# Nice ebay find. Motorola team bike



## High Gear (Mar 9, 2002)

Jump on it!!

http://cgi.ebay.com/Merckx-MOTOROLA...10667288483?pt=Road_Bikes&hash=item19c448cfa3


----------



## racerx (Jan 29, 2004)

*Pic added so I can*

view it and desire it long after auction ended.

Wow, 55.5 seat tube and 58 top tube. Worth every penny, but frame dimensions too laid out for me.


----------



## Bertrand (Feb 1, 2005)

Very odd looking geometry. That STA looks like it might be 71 or 72 degrees.


----------



## Mailmover (Mar 29, 2011)

Yes! You can find great buys on EBAY! But, you need to be very careful when you are shopping!!! However, I got extremely lucky when I won a bid on a 2008 Felt F1 Team Issue. The place on the Seat Tube said 46 of 100! Only parts that needed replacement were the cables, housings and the chain!


----------



## High Gear (Mar 9, 2002)

Bertrand said:


> Very odd looking geometry. That STA looks like it might be 71 or 72 degrees.

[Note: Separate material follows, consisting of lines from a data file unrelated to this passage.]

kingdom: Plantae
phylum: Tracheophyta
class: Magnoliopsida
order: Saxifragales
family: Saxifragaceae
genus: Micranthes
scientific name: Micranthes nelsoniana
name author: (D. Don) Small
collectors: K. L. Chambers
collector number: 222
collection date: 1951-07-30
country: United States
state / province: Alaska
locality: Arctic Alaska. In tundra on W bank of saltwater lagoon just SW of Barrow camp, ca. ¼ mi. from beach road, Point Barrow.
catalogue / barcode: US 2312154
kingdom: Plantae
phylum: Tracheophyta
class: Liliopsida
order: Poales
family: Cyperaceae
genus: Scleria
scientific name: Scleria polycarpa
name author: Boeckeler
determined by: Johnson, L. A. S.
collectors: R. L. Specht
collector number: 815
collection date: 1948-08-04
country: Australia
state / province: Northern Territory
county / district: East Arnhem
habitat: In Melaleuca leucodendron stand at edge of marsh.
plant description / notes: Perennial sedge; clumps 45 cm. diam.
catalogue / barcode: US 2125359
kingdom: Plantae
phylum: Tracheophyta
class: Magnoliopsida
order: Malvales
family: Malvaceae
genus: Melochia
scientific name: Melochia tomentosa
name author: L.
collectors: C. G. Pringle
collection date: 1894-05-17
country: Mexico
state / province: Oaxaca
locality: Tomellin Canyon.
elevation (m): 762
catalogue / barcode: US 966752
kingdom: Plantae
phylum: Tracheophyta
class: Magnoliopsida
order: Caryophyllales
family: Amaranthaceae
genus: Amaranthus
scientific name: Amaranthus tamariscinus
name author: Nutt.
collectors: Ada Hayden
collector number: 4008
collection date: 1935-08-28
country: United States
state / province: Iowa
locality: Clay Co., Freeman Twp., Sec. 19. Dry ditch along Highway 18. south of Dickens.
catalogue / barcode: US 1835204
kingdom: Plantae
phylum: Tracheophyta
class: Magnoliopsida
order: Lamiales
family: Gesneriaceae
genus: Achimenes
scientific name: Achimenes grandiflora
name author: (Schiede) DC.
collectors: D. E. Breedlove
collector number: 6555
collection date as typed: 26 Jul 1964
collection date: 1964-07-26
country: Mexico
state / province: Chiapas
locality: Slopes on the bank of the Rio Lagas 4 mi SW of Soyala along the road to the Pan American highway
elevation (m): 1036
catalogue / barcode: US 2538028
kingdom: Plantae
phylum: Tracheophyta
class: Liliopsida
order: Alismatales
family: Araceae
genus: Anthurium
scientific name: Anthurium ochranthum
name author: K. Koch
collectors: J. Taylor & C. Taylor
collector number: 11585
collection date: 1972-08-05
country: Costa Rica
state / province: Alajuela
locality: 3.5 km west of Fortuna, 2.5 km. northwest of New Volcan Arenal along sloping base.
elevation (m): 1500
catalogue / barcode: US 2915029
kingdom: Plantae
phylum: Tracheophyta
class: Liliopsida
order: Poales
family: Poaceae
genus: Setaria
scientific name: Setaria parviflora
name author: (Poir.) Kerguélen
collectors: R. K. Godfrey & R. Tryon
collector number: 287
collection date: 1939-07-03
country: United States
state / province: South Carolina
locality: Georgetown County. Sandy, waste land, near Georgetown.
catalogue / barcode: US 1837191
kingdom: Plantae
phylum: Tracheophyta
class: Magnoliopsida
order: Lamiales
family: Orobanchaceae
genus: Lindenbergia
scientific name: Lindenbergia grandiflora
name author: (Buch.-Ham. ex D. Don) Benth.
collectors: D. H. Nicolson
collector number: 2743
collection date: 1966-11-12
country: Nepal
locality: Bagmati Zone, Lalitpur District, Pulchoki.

Dag Otto Lauritzen must of had really long femors. Someone that fits well on this bike might be destend for Tour.....


----------



## Mike Overly (Sep 28, 2005)

Googled some images of Dag on his bike and I believe this guy's story. Great bike, great price, great goodness that's one long top tube.


----------



## atpjunkie (Mar 23, 2002)

*and it could be*

a classics bike
TSK tubing and a bit more laid back, Green Vittorias and ready for the cobbles


----------